Push for talks in multimillion-dollar row

When the Serious Fraud Office decided in winter not to pursue a complaint about the spending of millions of dollars by South Health Link, some thought that was the end of the matter. But, as Elspeth McLean reports, the Southern District Health Board says it is still not resolved.

Carole Heatly.
Carole Heatly.
The Southern District Health Board has not given up hope of negotiating a settlement in its long-running multimillion-dollar dispute with South Link Health.

Statements made in June news reports suggested the Serious Fraud Office's decision not to conduct a substantive investigation or refer the matter elsewhere meant the dispute was over, but SDHB moves to settle the dispute continue.

Board chief executive Carole Heatly said the board wanted to resume the negotiations which independent practitioners' association South Link Health withdrew from in August last year, following the board's referral of the dispute to the SFO.

However, the first hurdle may be getting South Link Health back to the negotiating table.

The dispute is over approval and accounting for the spending of about $5.3 million in savings (now believed to be more than $15million with the addition of interest) which South Link Health made on contracts in the 1990s.

Murray Tilyard.
Murray Tilyard.
South Link Health maintained the money was spent on approved programmes, but the board has challenged this.

Ms Heatly said the board would approach SLH once the independent assessment of SLH's application for a new primary health organisation was completed.

The report from the assessment panel on this should be in the hands of board commissioner Kathy Grant by the end of this month.

Regardless of the outcome of the application, the board would ''approach SLH and, on the basis of where we left off last August, ask that we re-engage'', Ms Heatly said in a recent email response to questions about the dispute.

''I'm endeavouring to restart commercial talks with SLH around monies which I believe still to be outstanding from a number of years ago and which should be invested in primary/community services to benefit patients.''

Ms Heatly said at the suspension of the talks last August, SLH ''had agreed with some of that but withdrew''.

SLH executive director Prof Murray Tilyard said the SLH board had received an email from Ms Heatly regarding resuming discussions on the savings dispute.

SLH board chairman Dr Dean Millar-Coote, who had been overseas recently, wanted to take this to the board before formally responding to the SDHB.

Prof Tilyard said all previous meetings with the SDHB before the referral to the SFO were without prejudice and no agreement had been reached.

''When we were advised that the DHB had referred the issue to the SFO, we broke off discussions as recommended by our legal adviser.

''With the SFO finding no case to answer, I believe that the board will be surprised that the DHB wishes to recommence discussions.

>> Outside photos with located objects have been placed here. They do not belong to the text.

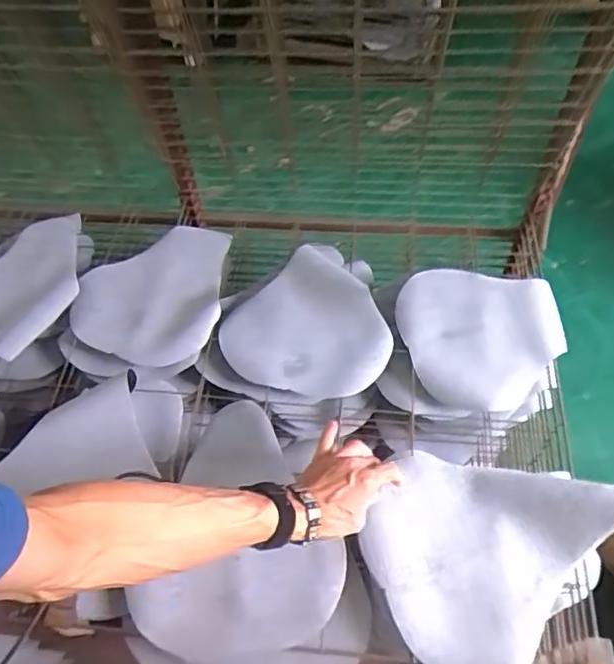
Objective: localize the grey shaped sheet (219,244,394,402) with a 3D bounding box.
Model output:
[{"bbox_3d":[0.005,0.003,0.851,0.221,0.019,0.208,40,79,22],"label":"grey shaped sheet"}]

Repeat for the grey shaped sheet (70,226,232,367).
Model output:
[{"bbox_3d":[-0.227,-0.073,0.917,0.229,0.024,0.265,19,57,17],"label":"grey shaped sheet"}]

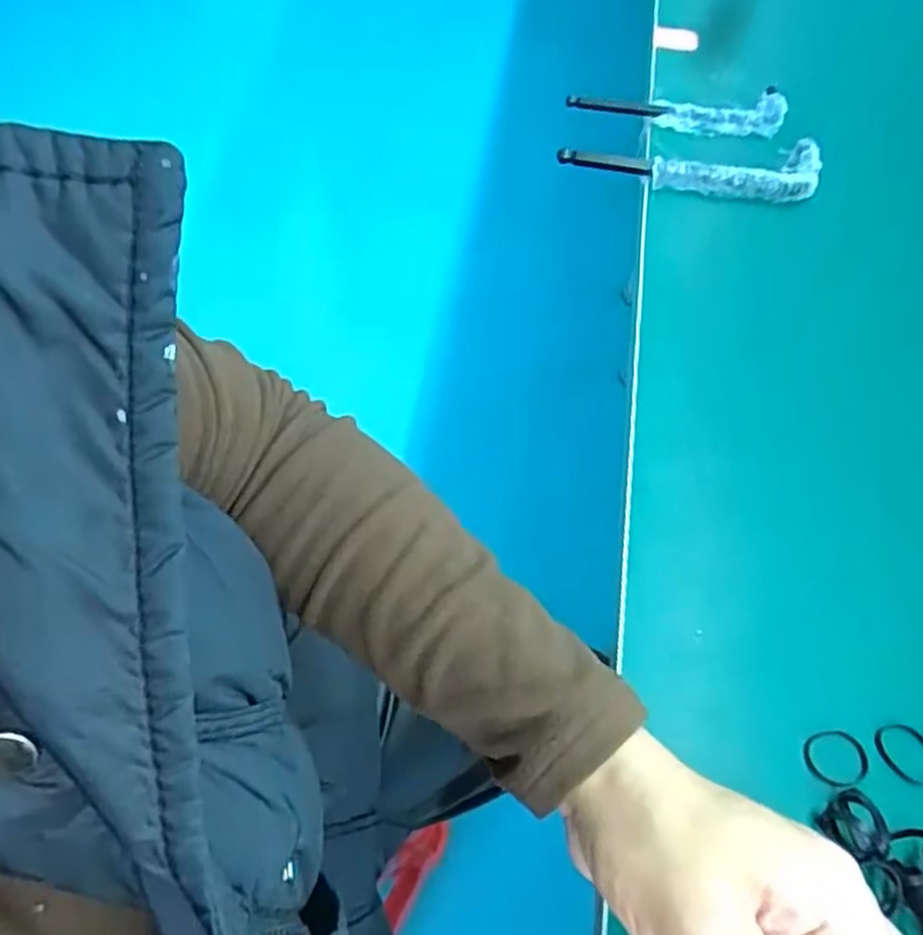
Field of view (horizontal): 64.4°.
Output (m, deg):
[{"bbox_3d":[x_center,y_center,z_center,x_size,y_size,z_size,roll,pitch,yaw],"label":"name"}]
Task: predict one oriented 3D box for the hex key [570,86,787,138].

''The issue all along was not whether we had spent the money or not, but whether we had approval from the funder at that time to spend it. We have supplied significant documentation to this effect.

''On the basis that the potential fraud allegation was that we did not have approval and that the SFO found no case to answer, then the SLH board may believe that the matter is therefore closed.''

Asked why it was considered new negotiations would work when they had been unsuccessful to date, Ms Heatly said they were not new and the last negotiations were suspended by SLH because of the SFO referral.

The board had referred the dispute to the SFO after receiving advice from forensic investigators Beattie Varley, hired by the board in 2014 to review the dispute.

The Beattie Varley report has not been released, on the grounds of privilege, but Ms Heatly said when referring the dispute to the SFO the board relied on advice that the potential for fraud could not be excluded.

Beattie Varley advised that the question of fraud could only be determined by an appropriately structured and resourced investigation of a type which could only be conducted pursuant to statutory powers such as those of the SFO, Ms Heatly said.

The SFO had not provided a report or other information detailing the extent and nature of any investigation conducted by the SFO or its findings, she said.

At the request of the board's legal adviser, the SFO had provided an email setting out ''some limited advice as to the basis for its decision''.

That email was subject to section 41 of the SFO Act, which made it an offence to disclose it to any person, she said.

Asked if the board would seek a review of what happened at the National Health Board's audit and compliance unit after the board referred the dispute there for investigation and recommendations in late 2010, Ms Heatly said how the unit investigated matters referred to it was up to it - ''we simply await their findings''.

After careful consideration, the unit had judged there was no case to answer, she said.

''I can't judge their effectiveness, as we were never party to how they conducted their investigation, only their findings.

''I am aware it took a very long time [some years, I understand] but they did eventually reach a conclusion.''

Any findings of the audit and compliance unit are among documents which have not been released.

Information which has been released suggests the unit concentrated on trying to get the parties to negotiate a settlement.

The ombudsman's investigation into complaints, some dating back to May 2013, about the refusals of both the National Health Board/Ministry of Health and the SDHB to release documents related to the dispute is not yet complete.